** begin Text shown **
Well, I just got off the conference call.
I'll offer a few remarks, but not a fully
comprehensive review as I have in the past.

Things are looking VERY good and I expect
the stock will be up at the opening tomorrow.

This is the first quarter for which they've
reported combined results with CMC.

They reported $0.28/sh EPS vs expectations of $0.23/sh.
That alone should be reason enough for the stock to
open up tomorrow.

The merger with CMC is going VERY smoothly and
is ahead of schedule. They now count Alcatel
as one of their new customers with an initial
$20M contract for one product and quite a few
other products in the works. The combined size
of the company helped them clinch the deal with
this customer together with the facts that:
+ Alcatel wanted to move some Mfg to the US,
+ Alcatel wanted to outsource more of their Mfg,
+ Alcatel found that the Corinth MS and Mexican
facilities ideally met their needs in Dallas area.
CMC had started courting Alcatel before the merger
but it was the merger that catalyzed the deal.

Gross margins were at 8.2% for this quarter and
should remain there for the next quarter... then
they'll start creeping up toward 10% throughout 2000
(but maybe not quite reaching 10% by 12/00).

They're adding 5 new SMT lines this month. 4 will go
to Mexico and 1 will go to Hudson MA. This will give
them a total of 48 SMT lines... they'll then have the
capacity to do over $1.0 billion/year in sales.

Sales for Q4 should reach over $200M and Q1CY00
should be higher still. They have a $200M shippable
backlog and they've been building inventory to
remove any concerns about possible supply problems.

Tax rates are creeping lower from the 40% rate they've
been using in the past. Expect about 39.5% in Q4 and
heading for about 39% in Y2K.

They're looking at expanding their facilities in
Massachusetts and California as well as in SE Asia
and Europe.

They've established an internal team to look at
using their new larger size to gain some clout
with customers and thereby reduce their cost of
goods. They but $800M in parts each year so
even a small percentage reduction in costs can
add significantly to the bottom line. John Pino
used the term "very doable" when an analyst
suggested perhaps 1%... but I got the sense
that 2% or 3% might be achievable too.
** end Text shown **
** begin Supplied entries **
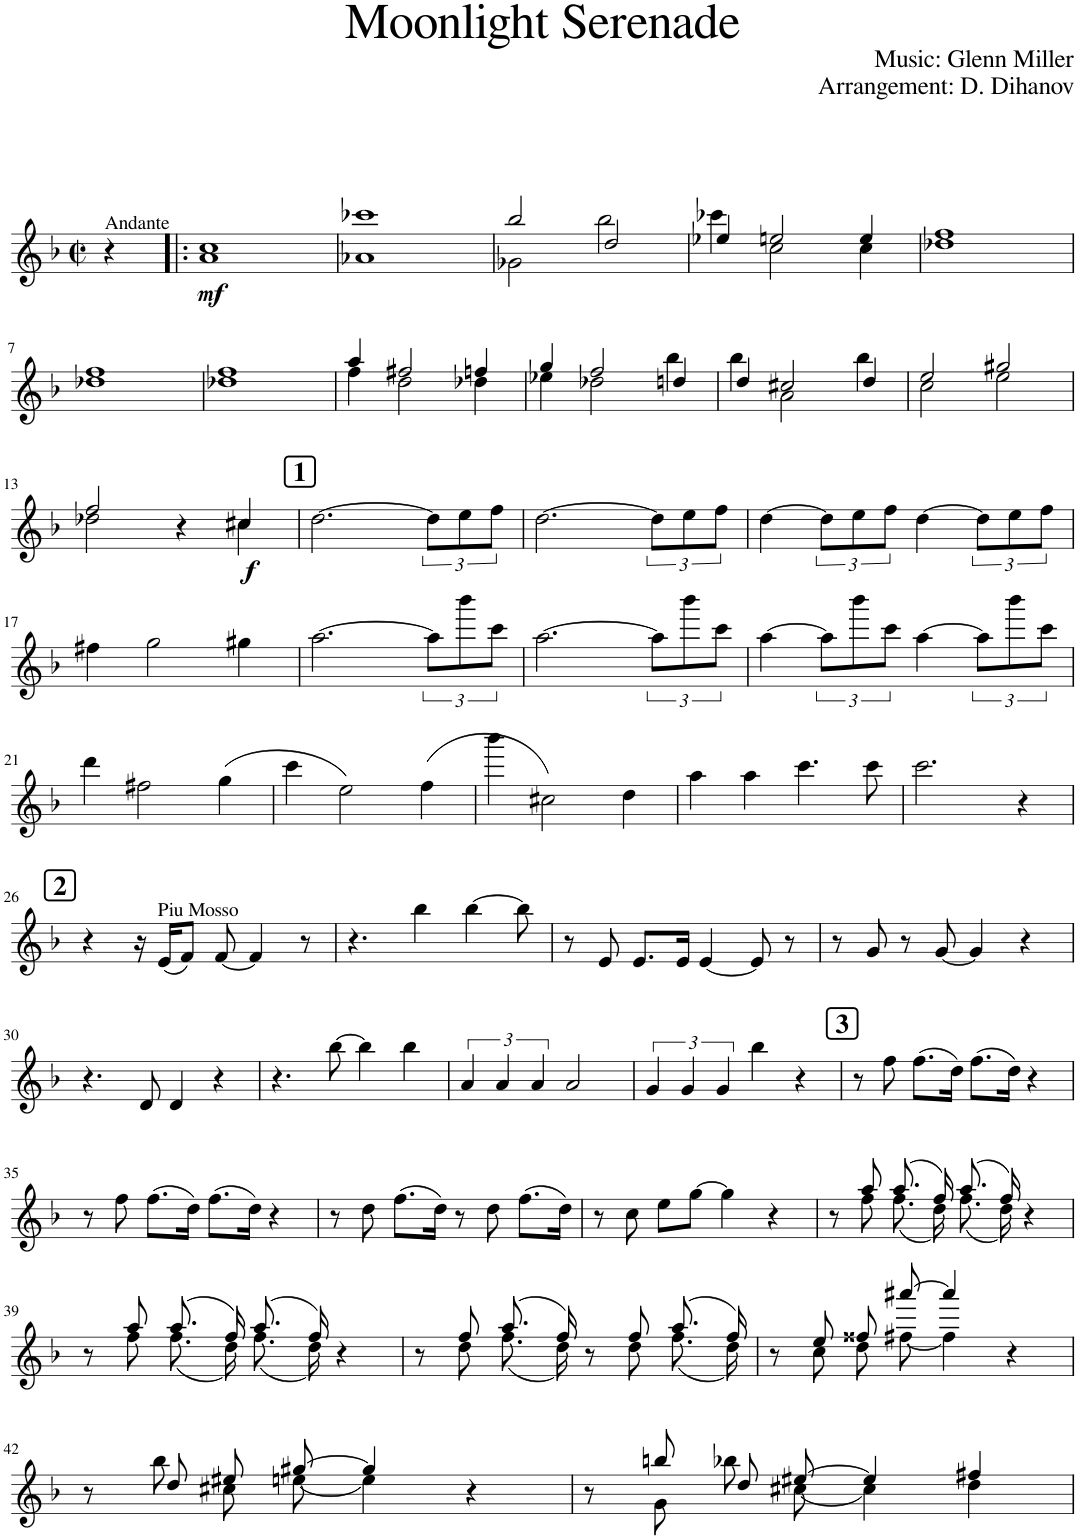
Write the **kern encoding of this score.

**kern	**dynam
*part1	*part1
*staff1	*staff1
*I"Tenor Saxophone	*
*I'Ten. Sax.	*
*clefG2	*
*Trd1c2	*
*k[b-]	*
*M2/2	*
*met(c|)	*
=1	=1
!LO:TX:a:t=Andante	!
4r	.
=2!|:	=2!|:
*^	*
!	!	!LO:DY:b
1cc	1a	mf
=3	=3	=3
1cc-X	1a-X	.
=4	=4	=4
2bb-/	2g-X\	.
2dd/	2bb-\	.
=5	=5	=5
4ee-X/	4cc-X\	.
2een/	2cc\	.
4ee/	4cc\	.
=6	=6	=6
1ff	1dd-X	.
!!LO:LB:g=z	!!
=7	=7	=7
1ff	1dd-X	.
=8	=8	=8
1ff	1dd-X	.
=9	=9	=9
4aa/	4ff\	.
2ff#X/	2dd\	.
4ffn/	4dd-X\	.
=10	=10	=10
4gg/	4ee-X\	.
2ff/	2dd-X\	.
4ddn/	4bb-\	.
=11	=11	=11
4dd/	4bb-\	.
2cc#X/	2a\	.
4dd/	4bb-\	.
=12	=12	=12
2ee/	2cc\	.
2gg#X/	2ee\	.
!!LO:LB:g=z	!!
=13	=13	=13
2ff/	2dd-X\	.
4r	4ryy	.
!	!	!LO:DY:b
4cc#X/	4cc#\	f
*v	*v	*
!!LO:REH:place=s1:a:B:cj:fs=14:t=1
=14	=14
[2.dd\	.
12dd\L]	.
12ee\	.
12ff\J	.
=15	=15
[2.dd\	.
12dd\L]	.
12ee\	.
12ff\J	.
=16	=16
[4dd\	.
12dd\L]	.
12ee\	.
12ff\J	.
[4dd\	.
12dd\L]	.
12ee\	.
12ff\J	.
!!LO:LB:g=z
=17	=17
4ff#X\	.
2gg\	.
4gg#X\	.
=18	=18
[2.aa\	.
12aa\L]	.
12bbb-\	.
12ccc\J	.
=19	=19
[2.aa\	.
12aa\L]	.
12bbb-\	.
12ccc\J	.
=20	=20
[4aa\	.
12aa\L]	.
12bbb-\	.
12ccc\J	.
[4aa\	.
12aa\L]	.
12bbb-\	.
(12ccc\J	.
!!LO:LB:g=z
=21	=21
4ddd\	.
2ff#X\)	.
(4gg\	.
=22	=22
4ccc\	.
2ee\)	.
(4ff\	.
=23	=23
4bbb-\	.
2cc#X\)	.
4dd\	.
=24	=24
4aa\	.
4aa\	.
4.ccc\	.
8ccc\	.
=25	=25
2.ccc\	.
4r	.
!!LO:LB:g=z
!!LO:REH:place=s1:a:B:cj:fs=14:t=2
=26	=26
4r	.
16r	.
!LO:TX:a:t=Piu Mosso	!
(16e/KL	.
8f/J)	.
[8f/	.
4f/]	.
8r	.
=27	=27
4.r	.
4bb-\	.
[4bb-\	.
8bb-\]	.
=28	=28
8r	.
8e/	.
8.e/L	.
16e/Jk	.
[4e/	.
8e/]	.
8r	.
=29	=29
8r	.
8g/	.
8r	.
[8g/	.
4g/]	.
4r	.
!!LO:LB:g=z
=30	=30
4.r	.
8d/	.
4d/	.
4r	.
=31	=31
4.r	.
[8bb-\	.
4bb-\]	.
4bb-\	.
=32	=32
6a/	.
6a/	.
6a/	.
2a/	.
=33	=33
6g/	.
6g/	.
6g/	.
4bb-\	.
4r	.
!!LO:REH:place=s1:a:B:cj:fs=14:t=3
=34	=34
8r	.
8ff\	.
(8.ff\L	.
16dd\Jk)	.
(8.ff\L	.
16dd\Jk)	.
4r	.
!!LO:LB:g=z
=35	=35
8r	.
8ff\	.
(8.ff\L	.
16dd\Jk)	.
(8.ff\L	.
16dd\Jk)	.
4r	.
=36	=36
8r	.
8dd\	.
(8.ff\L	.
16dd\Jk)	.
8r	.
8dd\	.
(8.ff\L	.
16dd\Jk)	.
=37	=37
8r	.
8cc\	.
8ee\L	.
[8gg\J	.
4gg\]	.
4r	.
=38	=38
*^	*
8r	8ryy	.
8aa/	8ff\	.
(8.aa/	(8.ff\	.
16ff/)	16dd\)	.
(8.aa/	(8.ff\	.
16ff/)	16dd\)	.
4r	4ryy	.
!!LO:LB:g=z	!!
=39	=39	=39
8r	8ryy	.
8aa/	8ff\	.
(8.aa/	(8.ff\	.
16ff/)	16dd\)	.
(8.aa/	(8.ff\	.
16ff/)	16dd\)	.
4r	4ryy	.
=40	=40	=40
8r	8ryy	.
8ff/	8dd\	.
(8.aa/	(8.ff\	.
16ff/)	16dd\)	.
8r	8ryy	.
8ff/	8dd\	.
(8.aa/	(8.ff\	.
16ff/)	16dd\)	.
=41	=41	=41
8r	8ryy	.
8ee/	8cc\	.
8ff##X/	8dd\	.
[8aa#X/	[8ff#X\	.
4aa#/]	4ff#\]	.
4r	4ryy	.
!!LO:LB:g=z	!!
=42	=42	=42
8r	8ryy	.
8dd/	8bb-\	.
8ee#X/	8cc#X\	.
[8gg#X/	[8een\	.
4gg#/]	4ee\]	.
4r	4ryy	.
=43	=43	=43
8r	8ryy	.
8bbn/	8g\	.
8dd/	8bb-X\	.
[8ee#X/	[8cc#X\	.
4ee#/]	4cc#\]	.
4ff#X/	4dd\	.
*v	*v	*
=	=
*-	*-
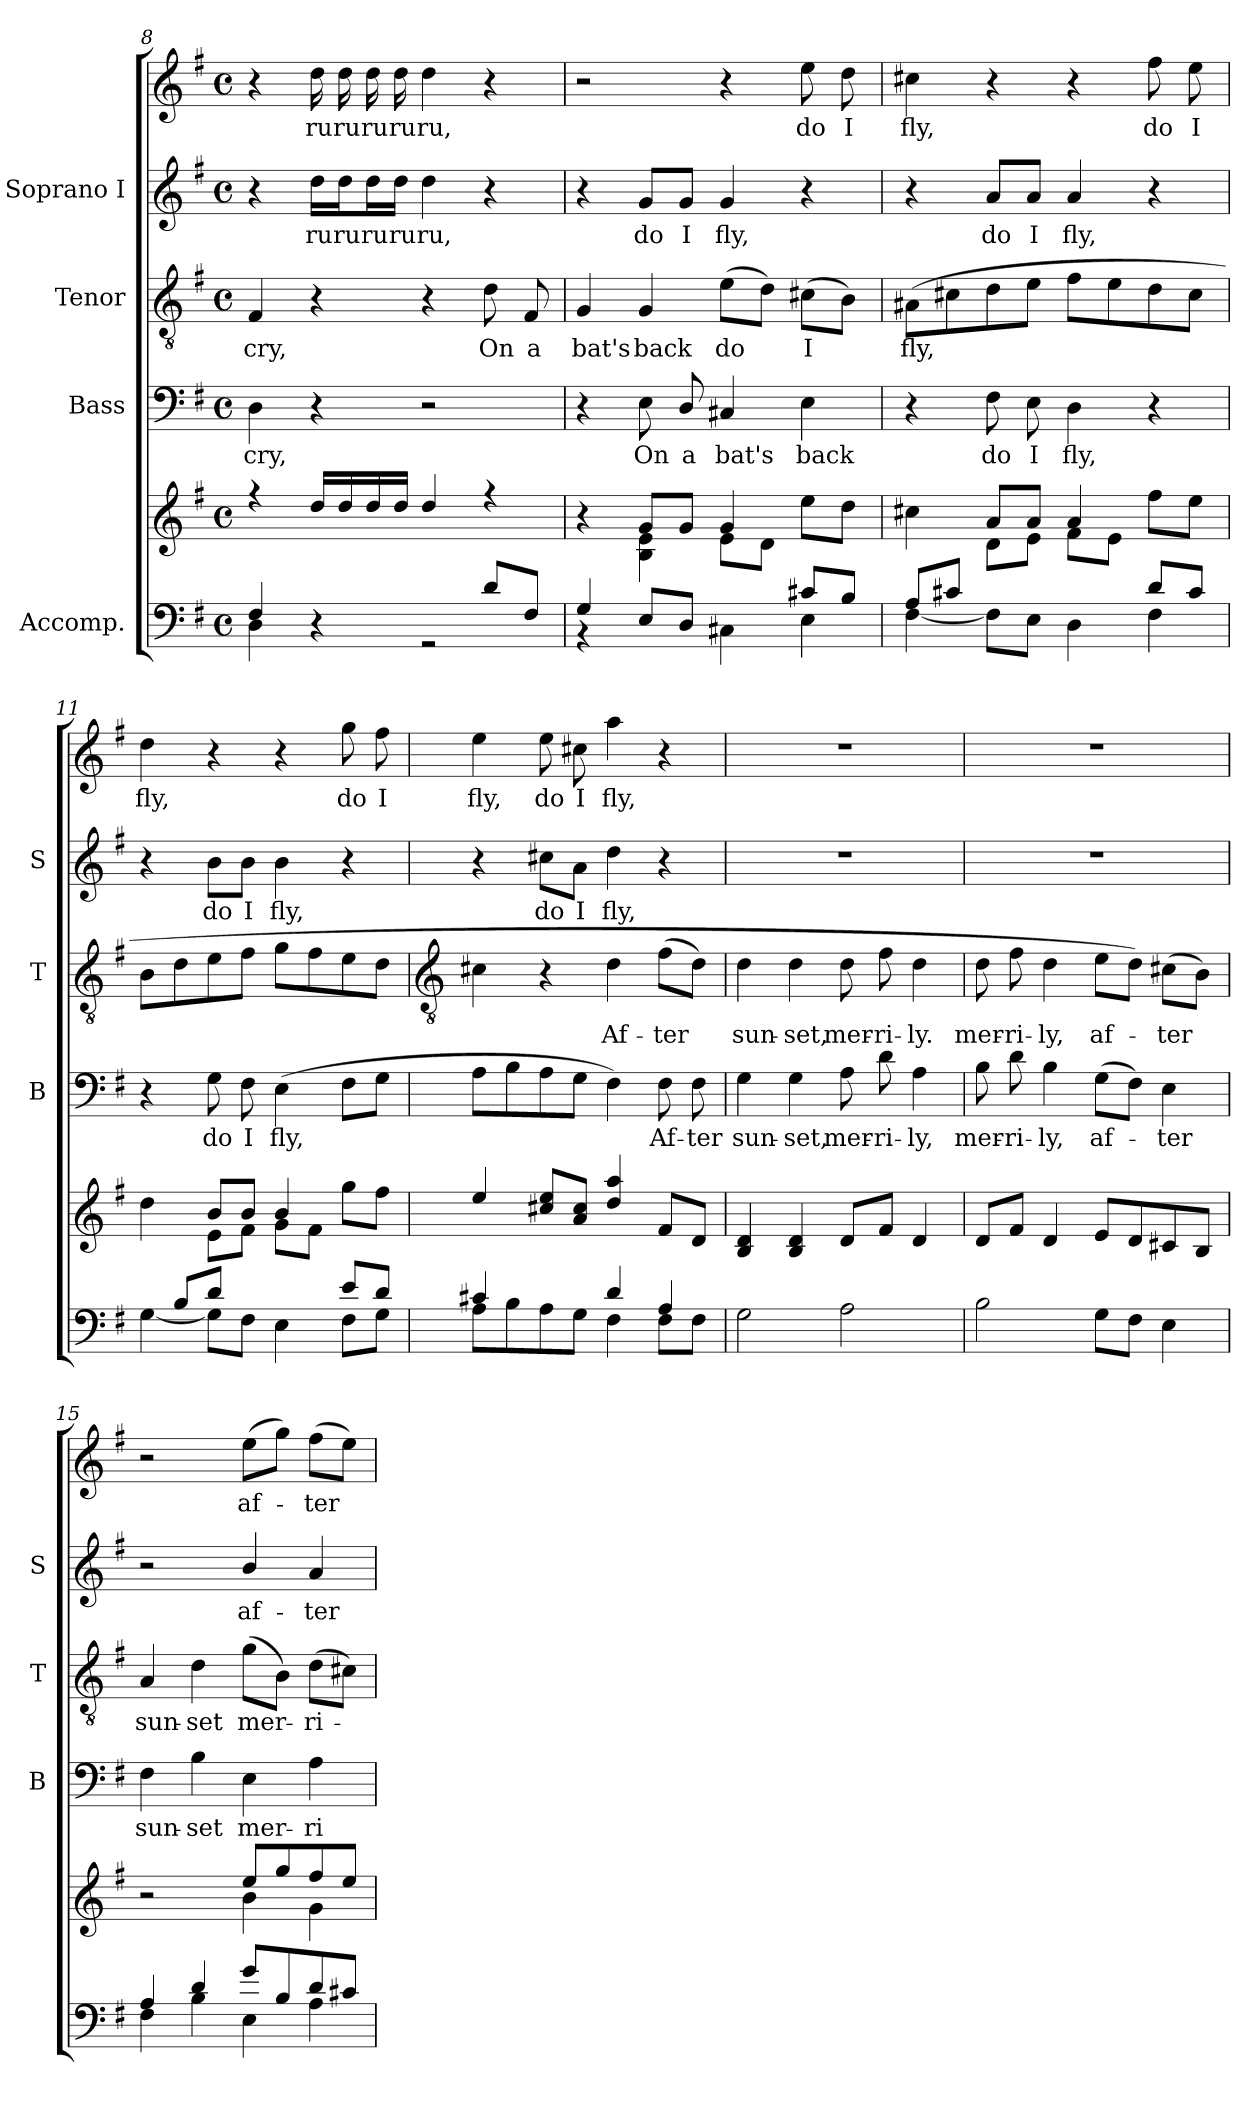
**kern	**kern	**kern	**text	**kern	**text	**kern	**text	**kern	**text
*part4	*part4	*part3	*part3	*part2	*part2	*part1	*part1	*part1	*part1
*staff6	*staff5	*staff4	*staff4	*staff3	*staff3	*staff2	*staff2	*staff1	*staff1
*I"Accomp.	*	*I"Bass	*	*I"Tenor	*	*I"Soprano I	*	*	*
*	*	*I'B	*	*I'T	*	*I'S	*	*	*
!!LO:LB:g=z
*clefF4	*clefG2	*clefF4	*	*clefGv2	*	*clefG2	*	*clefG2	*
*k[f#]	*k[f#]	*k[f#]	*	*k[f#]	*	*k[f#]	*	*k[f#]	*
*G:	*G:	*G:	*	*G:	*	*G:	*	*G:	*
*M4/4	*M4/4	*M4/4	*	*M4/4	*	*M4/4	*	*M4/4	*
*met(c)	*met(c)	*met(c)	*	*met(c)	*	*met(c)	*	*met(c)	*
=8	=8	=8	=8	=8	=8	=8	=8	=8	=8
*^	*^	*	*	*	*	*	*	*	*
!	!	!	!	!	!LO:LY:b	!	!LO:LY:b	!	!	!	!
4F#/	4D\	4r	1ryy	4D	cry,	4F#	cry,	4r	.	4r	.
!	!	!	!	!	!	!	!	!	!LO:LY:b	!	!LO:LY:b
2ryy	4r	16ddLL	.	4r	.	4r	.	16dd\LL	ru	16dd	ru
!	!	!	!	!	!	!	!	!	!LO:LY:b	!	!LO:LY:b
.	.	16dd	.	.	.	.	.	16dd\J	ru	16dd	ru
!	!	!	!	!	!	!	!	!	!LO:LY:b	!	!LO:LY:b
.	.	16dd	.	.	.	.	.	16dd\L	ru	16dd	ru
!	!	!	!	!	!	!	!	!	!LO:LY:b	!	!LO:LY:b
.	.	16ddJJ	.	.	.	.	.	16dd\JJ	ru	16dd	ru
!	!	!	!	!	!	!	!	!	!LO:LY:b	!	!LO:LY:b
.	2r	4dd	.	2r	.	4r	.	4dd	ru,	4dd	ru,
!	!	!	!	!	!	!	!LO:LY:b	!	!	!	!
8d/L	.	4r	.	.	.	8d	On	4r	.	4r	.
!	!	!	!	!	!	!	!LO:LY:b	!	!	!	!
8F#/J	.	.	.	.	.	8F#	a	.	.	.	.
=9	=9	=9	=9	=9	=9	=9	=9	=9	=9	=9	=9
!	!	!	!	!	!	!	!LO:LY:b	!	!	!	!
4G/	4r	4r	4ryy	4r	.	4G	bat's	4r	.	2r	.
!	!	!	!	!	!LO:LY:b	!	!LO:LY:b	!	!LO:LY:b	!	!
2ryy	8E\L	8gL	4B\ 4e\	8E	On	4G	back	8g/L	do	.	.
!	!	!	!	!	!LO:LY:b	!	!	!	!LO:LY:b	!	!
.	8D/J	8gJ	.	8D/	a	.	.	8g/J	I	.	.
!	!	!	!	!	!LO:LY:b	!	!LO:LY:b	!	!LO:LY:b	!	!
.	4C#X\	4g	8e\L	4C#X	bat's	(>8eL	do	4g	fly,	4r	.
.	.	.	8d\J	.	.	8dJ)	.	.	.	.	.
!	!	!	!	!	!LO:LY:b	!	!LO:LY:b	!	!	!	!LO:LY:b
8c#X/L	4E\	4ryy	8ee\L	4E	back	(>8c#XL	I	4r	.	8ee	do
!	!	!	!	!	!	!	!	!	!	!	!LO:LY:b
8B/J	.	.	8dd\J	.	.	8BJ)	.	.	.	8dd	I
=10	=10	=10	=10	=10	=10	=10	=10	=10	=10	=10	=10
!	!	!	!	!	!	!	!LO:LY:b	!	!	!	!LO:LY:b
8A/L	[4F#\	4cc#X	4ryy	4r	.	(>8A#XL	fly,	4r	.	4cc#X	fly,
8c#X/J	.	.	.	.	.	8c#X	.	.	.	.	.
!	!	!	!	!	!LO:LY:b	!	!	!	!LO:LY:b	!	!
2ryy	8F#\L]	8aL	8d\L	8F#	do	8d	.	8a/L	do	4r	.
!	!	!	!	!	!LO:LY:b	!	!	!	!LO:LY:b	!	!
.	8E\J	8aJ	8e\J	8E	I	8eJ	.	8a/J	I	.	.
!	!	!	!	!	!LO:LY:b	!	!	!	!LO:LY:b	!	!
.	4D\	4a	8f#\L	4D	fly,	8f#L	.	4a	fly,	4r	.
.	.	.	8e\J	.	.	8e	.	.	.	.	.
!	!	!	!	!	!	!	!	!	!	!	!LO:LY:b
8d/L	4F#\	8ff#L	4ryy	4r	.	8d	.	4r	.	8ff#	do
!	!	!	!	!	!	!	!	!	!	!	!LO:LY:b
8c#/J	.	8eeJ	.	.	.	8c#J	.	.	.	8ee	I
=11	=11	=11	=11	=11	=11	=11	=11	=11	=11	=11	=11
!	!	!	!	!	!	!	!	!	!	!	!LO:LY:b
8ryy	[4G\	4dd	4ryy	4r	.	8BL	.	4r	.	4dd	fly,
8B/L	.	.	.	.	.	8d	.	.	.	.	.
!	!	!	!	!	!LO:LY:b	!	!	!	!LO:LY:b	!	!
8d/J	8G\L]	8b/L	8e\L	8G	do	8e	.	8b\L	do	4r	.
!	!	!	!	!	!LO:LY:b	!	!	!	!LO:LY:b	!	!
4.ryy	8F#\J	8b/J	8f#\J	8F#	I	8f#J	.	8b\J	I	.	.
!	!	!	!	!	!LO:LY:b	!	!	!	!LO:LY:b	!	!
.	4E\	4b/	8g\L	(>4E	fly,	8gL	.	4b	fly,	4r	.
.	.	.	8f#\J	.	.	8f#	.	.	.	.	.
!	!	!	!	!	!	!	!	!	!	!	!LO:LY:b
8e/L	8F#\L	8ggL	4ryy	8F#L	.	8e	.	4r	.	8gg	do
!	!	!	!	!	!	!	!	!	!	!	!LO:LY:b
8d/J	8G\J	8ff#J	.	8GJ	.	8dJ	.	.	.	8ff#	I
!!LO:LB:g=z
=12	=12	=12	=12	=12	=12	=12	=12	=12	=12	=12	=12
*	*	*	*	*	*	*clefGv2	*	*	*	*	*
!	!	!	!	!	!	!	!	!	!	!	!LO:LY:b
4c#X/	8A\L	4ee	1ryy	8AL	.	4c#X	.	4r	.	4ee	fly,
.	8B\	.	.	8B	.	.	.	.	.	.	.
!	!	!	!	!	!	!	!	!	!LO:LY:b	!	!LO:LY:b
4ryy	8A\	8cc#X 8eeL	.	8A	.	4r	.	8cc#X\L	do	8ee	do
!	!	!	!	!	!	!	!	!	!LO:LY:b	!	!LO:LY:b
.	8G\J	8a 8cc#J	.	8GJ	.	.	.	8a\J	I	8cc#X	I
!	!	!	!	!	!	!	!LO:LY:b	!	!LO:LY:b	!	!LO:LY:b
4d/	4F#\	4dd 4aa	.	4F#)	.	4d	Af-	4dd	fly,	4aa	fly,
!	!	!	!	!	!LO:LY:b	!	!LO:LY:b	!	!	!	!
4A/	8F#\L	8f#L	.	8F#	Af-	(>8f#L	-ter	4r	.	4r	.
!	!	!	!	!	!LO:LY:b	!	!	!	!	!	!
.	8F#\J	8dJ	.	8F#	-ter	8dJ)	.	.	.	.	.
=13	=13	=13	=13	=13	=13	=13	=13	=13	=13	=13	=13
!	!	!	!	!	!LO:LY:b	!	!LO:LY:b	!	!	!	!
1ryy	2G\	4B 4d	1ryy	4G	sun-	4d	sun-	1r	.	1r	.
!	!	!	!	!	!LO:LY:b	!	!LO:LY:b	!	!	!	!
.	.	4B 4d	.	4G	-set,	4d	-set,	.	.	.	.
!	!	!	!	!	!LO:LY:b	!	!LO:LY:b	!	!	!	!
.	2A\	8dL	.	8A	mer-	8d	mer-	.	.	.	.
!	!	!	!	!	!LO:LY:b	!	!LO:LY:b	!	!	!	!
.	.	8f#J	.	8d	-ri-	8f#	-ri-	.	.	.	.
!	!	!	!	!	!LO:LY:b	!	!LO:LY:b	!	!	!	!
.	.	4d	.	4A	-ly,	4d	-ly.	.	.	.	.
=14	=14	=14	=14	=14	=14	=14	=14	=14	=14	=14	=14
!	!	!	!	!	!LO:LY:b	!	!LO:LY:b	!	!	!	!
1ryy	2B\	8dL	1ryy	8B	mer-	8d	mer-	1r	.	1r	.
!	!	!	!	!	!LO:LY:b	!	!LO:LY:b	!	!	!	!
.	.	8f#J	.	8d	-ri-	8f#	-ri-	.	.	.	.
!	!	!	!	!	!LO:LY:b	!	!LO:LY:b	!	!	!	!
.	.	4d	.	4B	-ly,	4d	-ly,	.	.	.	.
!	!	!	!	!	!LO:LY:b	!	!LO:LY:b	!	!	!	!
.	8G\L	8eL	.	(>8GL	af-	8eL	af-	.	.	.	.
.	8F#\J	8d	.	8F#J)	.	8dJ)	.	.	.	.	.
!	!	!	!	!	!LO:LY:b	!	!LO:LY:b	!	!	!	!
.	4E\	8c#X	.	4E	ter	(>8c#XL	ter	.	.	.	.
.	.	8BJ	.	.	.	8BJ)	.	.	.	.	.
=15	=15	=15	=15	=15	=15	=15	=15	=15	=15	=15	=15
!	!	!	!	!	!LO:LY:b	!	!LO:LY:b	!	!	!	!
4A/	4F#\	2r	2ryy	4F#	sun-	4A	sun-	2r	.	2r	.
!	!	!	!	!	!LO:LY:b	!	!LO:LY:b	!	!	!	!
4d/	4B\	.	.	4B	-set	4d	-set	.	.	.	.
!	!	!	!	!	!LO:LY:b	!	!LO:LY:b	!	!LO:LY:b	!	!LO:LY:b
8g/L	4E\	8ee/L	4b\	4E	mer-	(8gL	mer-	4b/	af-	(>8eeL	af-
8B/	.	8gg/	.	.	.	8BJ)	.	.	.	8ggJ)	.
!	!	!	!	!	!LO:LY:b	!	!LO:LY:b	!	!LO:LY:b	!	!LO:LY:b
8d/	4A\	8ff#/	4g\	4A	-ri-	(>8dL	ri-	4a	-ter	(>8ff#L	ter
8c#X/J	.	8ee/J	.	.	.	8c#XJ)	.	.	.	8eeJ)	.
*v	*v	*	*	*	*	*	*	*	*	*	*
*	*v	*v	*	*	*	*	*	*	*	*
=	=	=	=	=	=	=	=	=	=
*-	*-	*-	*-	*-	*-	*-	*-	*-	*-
** end Supplied entries **
- What is asked
Rewrite the conference call notes between "Things are looking" and "expectations of $0.23/sh.", inclusive, renaming "stock" to "share price" throughout.

- Solution
Things are looking VERY good and I expect
the share price will be up at the opening tomorrow.

This is the first quarter for which they've
reported combined results with CMC.

They reported $0.28/sh EPS vs expectations of $0.23/sh.